▸ Dataset excerpts
..........

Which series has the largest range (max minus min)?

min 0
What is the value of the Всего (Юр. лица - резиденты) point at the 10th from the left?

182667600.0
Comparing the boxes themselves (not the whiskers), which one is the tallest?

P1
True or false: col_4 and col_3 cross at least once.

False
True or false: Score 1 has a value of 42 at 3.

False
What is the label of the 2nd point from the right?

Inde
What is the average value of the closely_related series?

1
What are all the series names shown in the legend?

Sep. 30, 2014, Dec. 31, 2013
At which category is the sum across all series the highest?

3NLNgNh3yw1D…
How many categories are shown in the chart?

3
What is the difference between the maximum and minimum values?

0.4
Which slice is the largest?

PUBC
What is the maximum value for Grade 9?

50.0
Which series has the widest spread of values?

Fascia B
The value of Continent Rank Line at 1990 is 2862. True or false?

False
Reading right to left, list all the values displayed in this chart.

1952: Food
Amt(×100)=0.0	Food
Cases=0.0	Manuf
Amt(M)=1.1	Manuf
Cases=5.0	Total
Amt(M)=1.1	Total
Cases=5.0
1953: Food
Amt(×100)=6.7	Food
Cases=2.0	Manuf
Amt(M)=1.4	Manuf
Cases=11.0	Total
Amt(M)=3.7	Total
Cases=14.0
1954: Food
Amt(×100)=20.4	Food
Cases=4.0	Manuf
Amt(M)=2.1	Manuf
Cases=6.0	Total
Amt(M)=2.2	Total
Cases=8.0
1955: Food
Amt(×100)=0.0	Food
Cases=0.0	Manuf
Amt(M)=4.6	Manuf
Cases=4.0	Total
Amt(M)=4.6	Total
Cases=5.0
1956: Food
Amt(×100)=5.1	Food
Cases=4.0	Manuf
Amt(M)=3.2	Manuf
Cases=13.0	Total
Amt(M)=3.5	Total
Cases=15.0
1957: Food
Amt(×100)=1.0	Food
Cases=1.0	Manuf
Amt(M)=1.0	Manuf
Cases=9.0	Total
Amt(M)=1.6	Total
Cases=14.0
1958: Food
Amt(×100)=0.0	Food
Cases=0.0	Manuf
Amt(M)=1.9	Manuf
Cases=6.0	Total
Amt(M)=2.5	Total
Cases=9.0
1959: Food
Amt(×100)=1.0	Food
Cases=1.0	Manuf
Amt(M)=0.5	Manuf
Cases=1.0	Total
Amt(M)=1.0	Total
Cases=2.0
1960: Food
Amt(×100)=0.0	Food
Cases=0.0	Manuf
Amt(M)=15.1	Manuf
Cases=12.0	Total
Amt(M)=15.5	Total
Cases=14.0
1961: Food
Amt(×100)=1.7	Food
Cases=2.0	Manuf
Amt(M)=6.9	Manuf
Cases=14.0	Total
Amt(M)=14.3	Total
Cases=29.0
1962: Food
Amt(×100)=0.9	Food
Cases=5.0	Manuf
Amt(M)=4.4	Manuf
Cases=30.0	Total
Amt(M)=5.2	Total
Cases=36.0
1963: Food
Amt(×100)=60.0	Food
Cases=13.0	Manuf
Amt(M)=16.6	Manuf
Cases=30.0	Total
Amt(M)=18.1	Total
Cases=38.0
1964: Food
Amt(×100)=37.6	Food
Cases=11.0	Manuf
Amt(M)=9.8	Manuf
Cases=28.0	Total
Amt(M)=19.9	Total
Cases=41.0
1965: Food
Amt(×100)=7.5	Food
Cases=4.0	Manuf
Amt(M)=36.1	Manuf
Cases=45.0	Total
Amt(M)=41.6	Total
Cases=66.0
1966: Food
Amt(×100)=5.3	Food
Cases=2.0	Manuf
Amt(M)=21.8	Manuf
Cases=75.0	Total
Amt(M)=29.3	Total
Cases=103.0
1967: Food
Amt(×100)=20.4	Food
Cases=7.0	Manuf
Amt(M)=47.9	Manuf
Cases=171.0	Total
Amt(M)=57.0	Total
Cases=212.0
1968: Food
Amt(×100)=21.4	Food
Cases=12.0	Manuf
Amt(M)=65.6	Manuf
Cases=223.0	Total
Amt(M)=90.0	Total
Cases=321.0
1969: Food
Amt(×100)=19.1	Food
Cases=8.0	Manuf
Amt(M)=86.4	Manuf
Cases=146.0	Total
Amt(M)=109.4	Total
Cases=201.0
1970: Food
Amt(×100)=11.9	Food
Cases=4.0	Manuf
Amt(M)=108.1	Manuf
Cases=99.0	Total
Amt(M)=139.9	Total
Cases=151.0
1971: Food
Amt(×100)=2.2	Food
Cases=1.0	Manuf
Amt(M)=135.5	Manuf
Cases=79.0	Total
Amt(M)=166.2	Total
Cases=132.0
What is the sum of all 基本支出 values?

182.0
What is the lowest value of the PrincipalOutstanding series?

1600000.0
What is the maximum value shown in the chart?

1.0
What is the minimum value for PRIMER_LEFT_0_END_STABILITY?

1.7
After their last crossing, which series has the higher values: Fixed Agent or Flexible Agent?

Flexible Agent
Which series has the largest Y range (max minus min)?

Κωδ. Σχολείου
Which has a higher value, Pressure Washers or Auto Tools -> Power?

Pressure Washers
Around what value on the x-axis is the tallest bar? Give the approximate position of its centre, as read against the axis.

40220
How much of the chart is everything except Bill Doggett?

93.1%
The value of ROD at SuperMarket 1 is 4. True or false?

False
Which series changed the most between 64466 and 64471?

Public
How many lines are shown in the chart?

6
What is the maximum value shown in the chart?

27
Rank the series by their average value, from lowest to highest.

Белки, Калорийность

..........

▸ Exercise
Reproduce all of the records above line for line, keeping every character and line break unchanged.

▸ Output of the task
Which series has the largest range (max minus min)?

min 0
What is the value of the Всего (Юр. лица - резиденты) point at the 10th from the left?

182667600.0
Comparing the boxes themselves (not the whiskers), which one is the tallest?

P1
True or false: col_4 and col_3 cross at least once.

False
True or false: Score 1 has a value of 42 at 3.

False
What is the label of the 2nd point from the right?

Inde
What is the average value of the closely_related series?

1
What are all the series names shown in the legend?

Sep. 30, 2014, Dec. 31, 2013
At which category is the sum across all series the highest?

3NLNgNh3yw1D…
How many categories are shown in the chart?

3
What is the difference between the maximum and minimum values?

0.4
Which slice is the largest?

PUBC
What is the maximum value for Grade 9?

50.0
Which series has the widest spread of values?

Fascia B
The value of Continent Rank Line at 1990 is 2862. True or false?

False
Reading right to left, list all the values displayed in this chart.

1952: Food
Amt(×100)=0.0	Food
Cases=0.0	Manuf
Amt(M)=1.1	Manuf
Cases=5.0	Total
Amt(M)=1.1	Total
Cases=5.0
1953: Food
Amt(×100)=6.7	Food
Cases=2.0	Manuf
Amt(M)=1.4	Manuf
Cases=11.0	Total
Amt(M)=3.7	Total
Cases=14.0
1954: Food
Amt(×100)=20.4	Food
Cases=4.0	Manuf
Amt(M)=2.1	Manuf
Cases=6.0	Total
Amt(M)=2.2	Total
Cases=8.0
1955: Food
Amt(×100)=0.0	Food
Cases=0.0	Manuf
Amt(M)=4.6	Manuf
Cases=4.0	Total
Amt(M)=4.6	Total
Cases=5.0
1956: Food
Amt(×100)=5.1	Food
Cases=4.0	Manuf
Amt(M)=3.2	Manuf
Cases=13.0	Total
Amt(M)=3.5	Total
Cases=15.0
1957: Food
Amt(×100)=1.0	Food
Cases=1.0	Manuf
Amt(M)=1.0	Manuf
Cases=9.0	Total
Amt(M)=1.6	Total
Cases=14.0
1958: Food
Amt(×100)=0.0	Food
Cases=0.0	Manuf
Amt(M)=1.9	Manuf
Cases=6.0	Total
Amt(M)=2.5	Total
Cases=9.0
1959: Food
Amt(×100)=1.0	Food
Cases=1.0	Manuf
Amt(M)=0.5	Manuf
Cases=1.0	Total
Amt(M)=1.0	Total
Cases=2.0
1960: Food
Amt(×100)=0.0	Food
Cases=0.0	Manuf
Amt(M)=15.1	Manuf
Cases=12.0	Total
Amt(M)=15.5	Total
Cases=14.0
1961: Food
Amt(×100)=1.7	Food
Cases=2.0	Manuf
Amt(M)=6.9	Manuf
Cases=14.0	Total
Amt(M)=14.3	Total
Cases=29.0
1962: Food
Amt(×100)=0.9	Food
Cases=5.0	Manuf
Amt(M)=4.4	Manuf
Cases=30.0	Total
Amt(M)=5.2	Total
Cases=36.0
1963: Food
Amt(×100)=60.0	Food
Cases=13.0	Manuf
Amt(M)=16.6	Manuf
Cases=30.0	Total
Amt(M)=18.1	Total
Cases=38.0
1964: Food
Amt(×100)=37.6	Food
Cases=11.0	Manuf
Amt(M)=9.8	Manuf
Cases=28.0	Total
Amt(M)=19.9	Total
Cases=41.0
1965: Food
Amt(×100)=7.5	Food
Cases=4.0	Manuf
Amt(M)=36.1	Manuf
Cases=45.0	Total
Amt(M)=41.6	Total
Cases=66.0
1966: Food
Amt(×100)=5.3	Food
Cases=2.0	Manuf
Amt(M)=21.8	Manuf
Cases=75.0	Total
Amt(M)=29.3	Total
Cases=103.0
1967: Food
Amt(×100)=20.4	Food
Cases=7.0	Manuf
Amt(M)=47.9	Manuf
Cases=171.0	Total
Amt(M)=57.0	Total
Cases=212.0
1968: Food
Amt(×100)=21.4	Food
Cases=12.0	Manuf
Amt(M)=65.6	Manuf
Cases=223.0	Total
Amt(M)=90.0	Total
Cases=321.0
1969: Food
Amt(×100)=19.1	Food
Cases=8.0	Manuf
Amt(M)=86.4	Manuf
Cases=146.0	Total
Amt(M)=109.4	Total
Cases=201.0
1970: Food
Amt(×100)=11.9	Food
Cases=4.0	Manuf
Amt(M)=108.1	Manuf
Cases=99.0	Total
Amt(M)=139.9	Total
Cases=151.0
1971: Food
Amt(×100)=2.2	Food
Cases=1.0	Manuf
Amt(M)=135.5	Manuf
Cases=79.0	Total
Amt(M)=166.2	Total
Cases=132.0
What is the sum of all 基本支出 values?

182.0
What is the lowest value of the PrincipalOutstanding series?

1600000.0
What is the maximum value shown in the chart?

1.0
What is the minimum value for PRIMER_LEFT_0_END_STABILITY?

1.7
After their last crossing, which series has the higher values: Fixed Agent or Flexible Agent?

Flexible Agent
Which series has the largest Y range (max minus min)?

Κωδ. Σχολείου
Which has a higher value, Pressure Washers or Auto Tools -> Power?

Pressure Washers
Around what value on the x-axis is the tallest bar? Give the approximate position of its centre, as read against the axis.

40220
How much of the chart is everything except Bill Doggett?

93.1%
The value of ROD at SuperMarket 1 is 4. True or false?

False
Which series changed the most between 64466 and 64471?

Public
How many lines are shown in the chart?

6
What is the maximum value shown in the chart?

27
Rank the series by their average value, from lowest to highest.

Белки, Калорийность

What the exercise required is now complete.